**ABOUT THIS EXERCISE**: Pull each line containing "site" from the data.

**EXERCISE INPUT**:
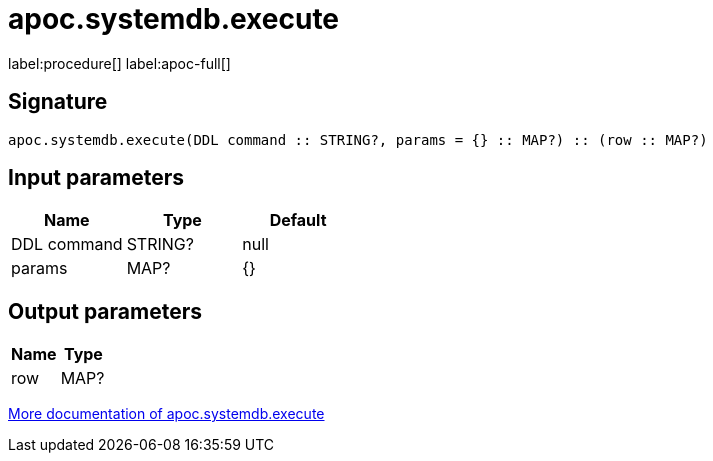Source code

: ////
This file is generated by DocsTest, so don't change it!
////

= apoc.systemdb.execute
:description: This section contains reference documentation for the apoc.systemdb.execute procedure.

label:procedure[] label:apoc-full[]

[.emphasis]


== Signature

[source]
----
apoc.systemdb.execute(DDL command :: STRING?, params = {} :: MAP?) :: (row :: MAP?)
----

== Input parameters
[.procedures, opts=header]
|===
| Name | Type | Default 
|DDL command|STRING?|null
|params|MAP?|{}
|===

== Output parameters
[.procedures, opts=header]
|===
| Name | Type 
|row|MAP?
|===

xref::database-introspection/systemdb.adoc[More documentation of apoc.systemdb.execute,role=more information]

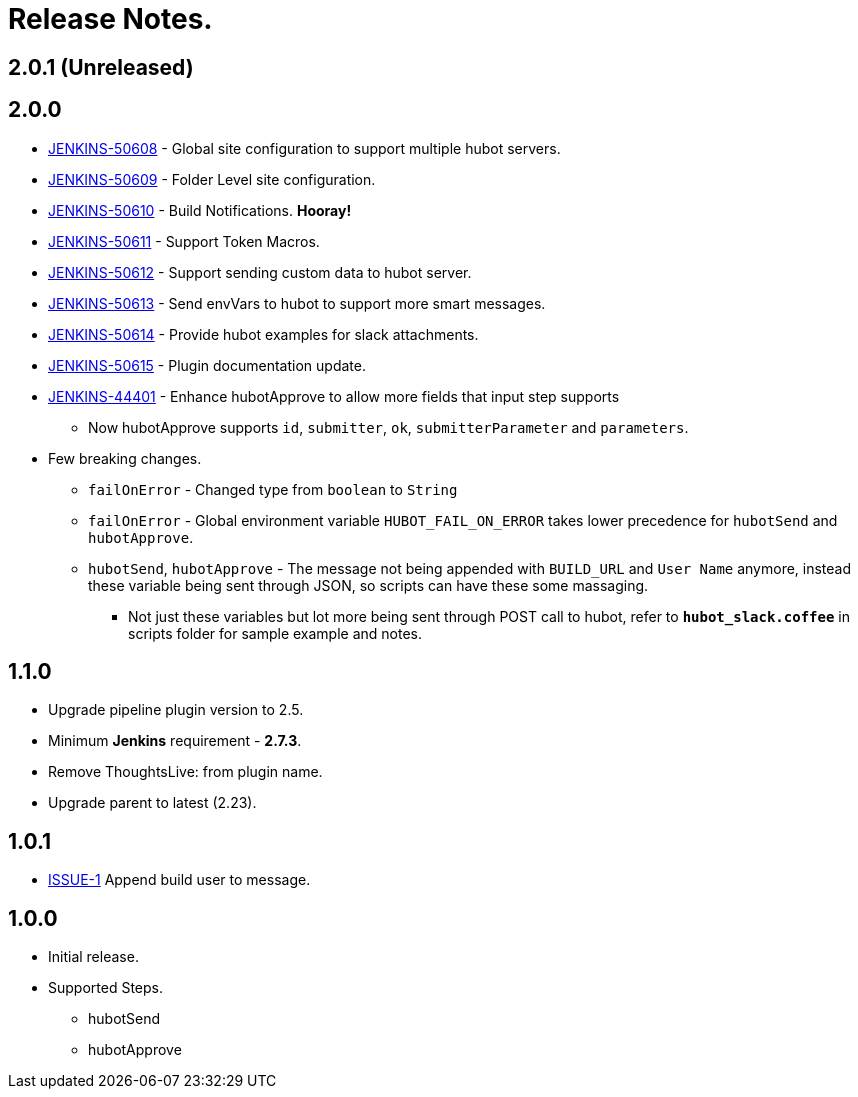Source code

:= Release Notes.

== 2.0.1 (Unreleased)

== 2.0.0

* https://issues.jenkins-ci.org/browse/JENKINS-50608[JENKINS-50608] - Global site configuration to support multiple hubot servers.
* https://issues.jenkins-ci.org/browse/JENKINS-50609[JENKINS-50609] - Folder Level site configuration.
* https://issues.jenkins-ci.org/browse/JENKINS-50610[JENKINS-50610] - Build Notifications. *Hooray!*
* https://issues.jenkins-ci.org/browse/JENKINS-50611[JENKINS-50611] - Support Token Macros.
* https://issues.jenkins-ci.org/browse/JENKINS-50612[JENKINS-50612] - Support sending custom data to hubot server.
* https://issues.jenkins-ci.org/browse/JENKINS-50613[JENKINS-50613] - Send envVars to hubot to support more smart messages.
* https://issues.jenkins-ci.org/browse/JENKINS-50614[JENKINS-50614] - Provide hubot examples for slack attachments.
* https://issues.jenkins-ci.org/browse/JENKINS-50615[JENKINS-50615] - Plugin documentation update.
* https://issues.jenkins-ci.org/browse/JENKINS-44401[JENKINS-44401] - Enhance hubotApprove to allow more fields that input step supports
** Now hubotApprove supports `id`, `submitter`, `ok`, `submitterParameter` and `parameters`.
* [big red]#Few breaking changes.#
** `failOnError` - Changed type from `boolean` to `String`
** `failOnError` - Global environment variable `HUBOT_FAIL_ON_ERROR` takes lower precedence for `hubotSend` and `hubotApprove`.
** `hubotSend`, `hubotApprove` - The message not being appended with `BUILD_URL` and `User Name` anymore, instead these variable being sent through JSON, so scripts can have these some massaging.
*** Not just these variables but lot more being sent through POST call to hubot, refer to `*hubot_slack.coffee*` in scripts folder for sample example and notes.

== 1.1.0

* Upgrade pipeline plugin version to 2.5.
* Minimum *Jenkins* requirement - *2.7.3*.
* Remove ThoughtsLive: from plugin name.
* Upgrade parent to latest (2.23).

== 1.0.1

* https://github.com/jenkinsci/hubot-steps-plugin/issues/1[ISSUE-1] Append build user to message.

== 1.0.0
* Initial release.
* Supported Steps.
** hubotSend
** hubotApprove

**EXERCISE RESULT**:
* https://issues.jenkins-ci.org/browse/JENKINS-50608[JENKINS-50608] - Global site configuration to support multiple hubot servers.
* https://issues.jenkins-ci.org/browse/JENKINS-50609[JENKINS-50609] - Folder Level site configuration.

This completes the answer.